[TASK TO COMPLETE]: In the records that follow, the lines from the one containing "right knee: (91, 311)" to the one containing "left shoulder: (294, 168)", inclusive, are to be given again exactly.

↓↓↓

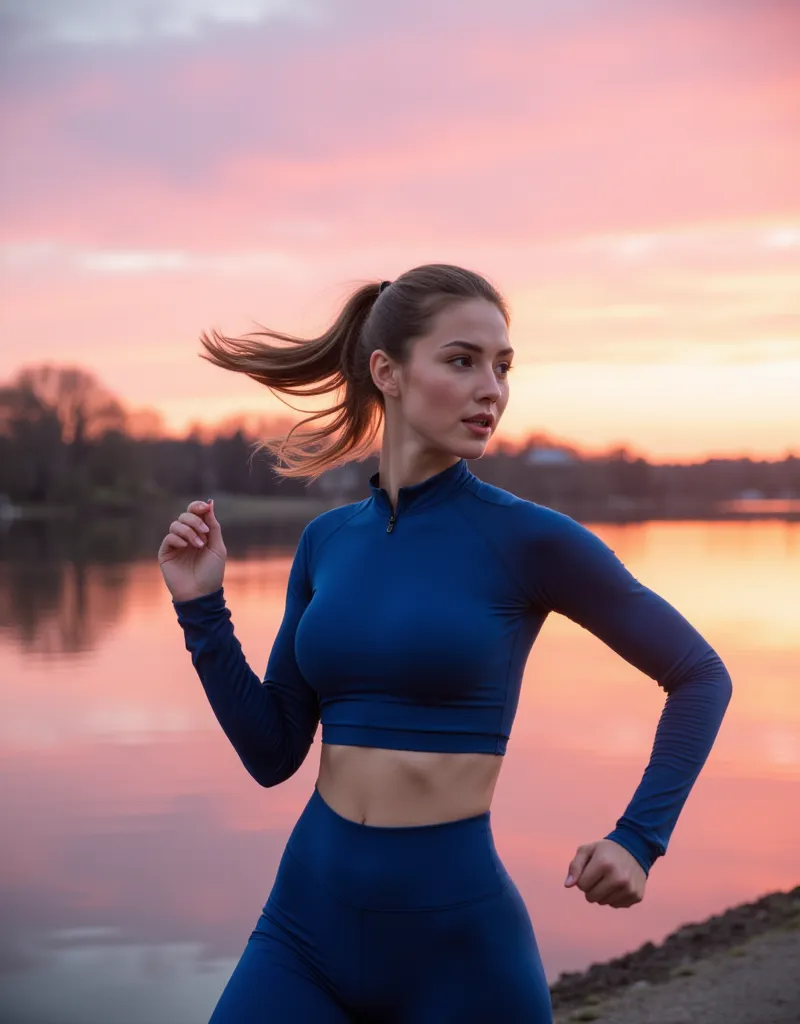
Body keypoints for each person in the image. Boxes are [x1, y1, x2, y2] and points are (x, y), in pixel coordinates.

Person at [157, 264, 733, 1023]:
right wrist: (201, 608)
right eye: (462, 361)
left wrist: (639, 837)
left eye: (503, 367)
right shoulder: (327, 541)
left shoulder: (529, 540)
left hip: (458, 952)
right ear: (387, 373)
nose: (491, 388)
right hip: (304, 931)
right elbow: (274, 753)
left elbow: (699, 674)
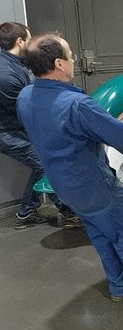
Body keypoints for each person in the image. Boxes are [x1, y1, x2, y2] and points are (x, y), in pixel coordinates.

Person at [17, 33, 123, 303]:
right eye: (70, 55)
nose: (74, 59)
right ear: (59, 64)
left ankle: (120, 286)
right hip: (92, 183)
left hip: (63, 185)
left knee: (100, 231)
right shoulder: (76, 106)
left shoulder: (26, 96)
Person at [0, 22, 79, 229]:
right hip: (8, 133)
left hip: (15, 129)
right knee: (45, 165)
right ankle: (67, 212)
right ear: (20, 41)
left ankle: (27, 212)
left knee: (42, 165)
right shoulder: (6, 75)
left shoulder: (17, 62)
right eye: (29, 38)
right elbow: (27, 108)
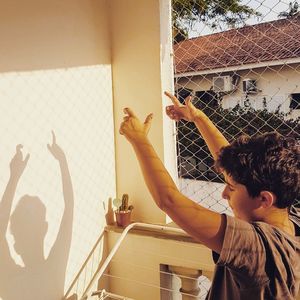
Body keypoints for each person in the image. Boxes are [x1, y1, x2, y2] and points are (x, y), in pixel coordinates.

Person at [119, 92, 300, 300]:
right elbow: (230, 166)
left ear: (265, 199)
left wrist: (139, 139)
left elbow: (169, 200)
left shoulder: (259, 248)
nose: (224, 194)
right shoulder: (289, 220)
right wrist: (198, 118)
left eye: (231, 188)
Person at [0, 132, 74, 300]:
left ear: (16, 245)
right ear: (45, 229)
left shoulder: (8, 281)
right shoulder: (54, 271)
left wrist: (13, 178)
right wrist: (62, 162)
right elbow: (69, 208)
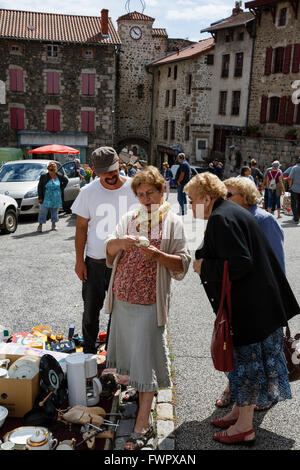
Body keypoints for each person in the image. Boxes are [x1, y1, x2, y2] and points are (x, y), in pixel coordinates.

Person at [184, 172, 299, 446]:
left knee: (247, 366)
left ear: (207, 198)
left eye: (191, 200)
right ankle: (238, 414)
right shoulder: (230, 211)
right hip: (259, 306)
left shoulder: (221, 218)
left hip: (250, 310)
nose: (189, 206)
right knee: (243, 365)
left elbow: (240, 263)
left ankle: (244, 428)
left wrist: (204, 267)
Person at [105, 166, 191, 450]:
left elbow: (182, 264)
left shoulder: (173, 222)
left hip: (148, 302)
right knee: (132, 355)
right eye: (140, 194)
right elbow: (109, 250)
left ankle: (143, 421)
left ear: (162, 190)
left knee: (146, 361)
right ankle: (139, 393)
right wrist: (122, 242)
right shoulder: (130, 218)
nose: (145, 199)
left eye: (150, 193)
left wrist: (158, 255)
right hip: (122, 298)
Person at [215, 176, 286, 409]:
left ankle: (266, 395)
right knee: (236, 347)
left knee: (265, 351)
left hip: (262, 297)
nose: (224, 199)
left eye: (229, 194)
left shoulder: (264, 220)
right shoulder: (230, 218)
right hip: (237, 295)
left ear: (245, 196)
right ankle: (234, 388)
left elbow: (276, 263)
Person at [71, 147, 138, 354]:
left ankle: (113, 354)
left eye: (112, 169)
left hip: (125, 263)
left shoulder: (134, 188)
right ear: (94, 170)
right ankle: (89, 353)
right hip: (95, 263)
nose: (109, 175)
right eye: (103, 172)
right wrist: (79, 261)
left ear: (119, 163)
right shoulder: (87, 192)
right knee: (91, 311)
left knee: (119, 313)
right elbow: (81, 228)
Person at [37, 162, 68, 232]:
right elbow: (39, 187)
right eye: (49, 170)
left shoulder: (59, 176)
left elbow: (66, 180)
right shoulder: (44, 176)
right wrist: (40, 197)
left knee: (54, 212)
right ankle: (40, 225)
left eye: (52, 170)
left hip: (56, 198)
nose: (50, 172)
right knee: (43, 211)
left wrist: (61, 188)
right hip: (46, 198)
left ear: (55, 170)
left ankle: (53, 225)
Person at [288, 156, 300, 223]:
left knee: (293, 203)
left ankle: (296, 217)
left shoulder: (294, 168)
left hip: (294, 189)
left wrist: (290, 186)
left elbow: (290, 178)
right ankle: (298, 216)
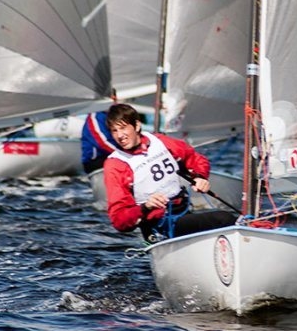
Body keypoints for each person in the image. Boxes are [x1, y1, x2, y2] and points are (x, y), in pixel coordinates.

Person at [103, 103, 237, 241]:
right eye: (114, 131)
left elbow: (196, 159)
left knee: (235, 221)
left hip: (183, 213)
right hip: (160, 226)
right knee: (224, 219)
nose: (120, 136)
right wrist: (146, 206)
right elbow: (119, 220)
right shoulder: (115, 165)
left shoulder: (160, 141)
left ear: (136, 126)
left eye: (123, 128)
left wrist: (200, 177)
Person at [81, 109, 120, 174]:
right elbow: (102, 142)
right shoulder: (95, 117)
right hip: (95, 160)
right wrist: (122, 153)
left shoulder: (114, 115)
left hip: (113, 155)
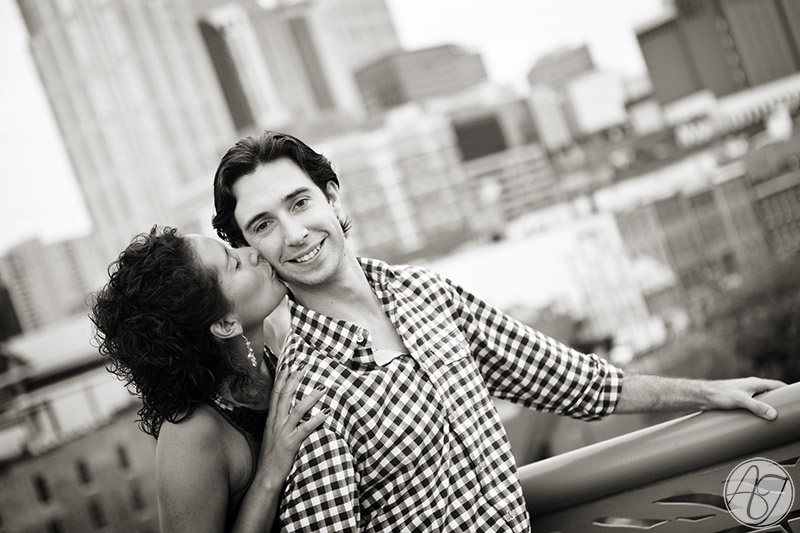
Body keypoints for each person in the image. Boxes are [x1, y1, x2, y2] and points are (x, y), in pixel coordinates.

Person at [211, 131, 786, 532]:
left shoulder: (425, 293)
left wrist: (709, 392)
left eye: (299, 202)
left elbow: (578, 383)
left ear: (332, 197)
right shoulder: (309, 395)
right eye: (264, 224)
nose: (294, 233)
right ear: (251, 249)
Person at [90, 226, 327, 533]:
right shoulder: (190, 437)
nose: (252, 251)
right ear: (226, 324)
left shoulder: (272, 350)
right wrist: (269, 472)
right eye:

↑↑↑

[YOUR SOLUTION]:
right knee: (91, 311)
left knee: (119, 313)
right elbow: (81, 228)
Person at [37, 162, 68, 232]:
right elbow: (39, 187)
right eye: (49, 170)
left shoulder: (59, 176)
left elbow: (66, 180)
right shoulder: (44, 176)
right wrist: (40, 197)
left knee: (54, 212)
right ankle: (40, 225)
left eye: (52, 170)
left hip: (56, 198)
nose: (50, 172)
right knee: (43, 211)
left wrist: (61, 188)
right hip: (46, 198)
left ear: (55, 170)
left ankle: (53, 225)
Person at [288, 156, 300, 223]:
left knee: (293, 203)
left ankle: (296, 217)
left shoulder: (294, 168)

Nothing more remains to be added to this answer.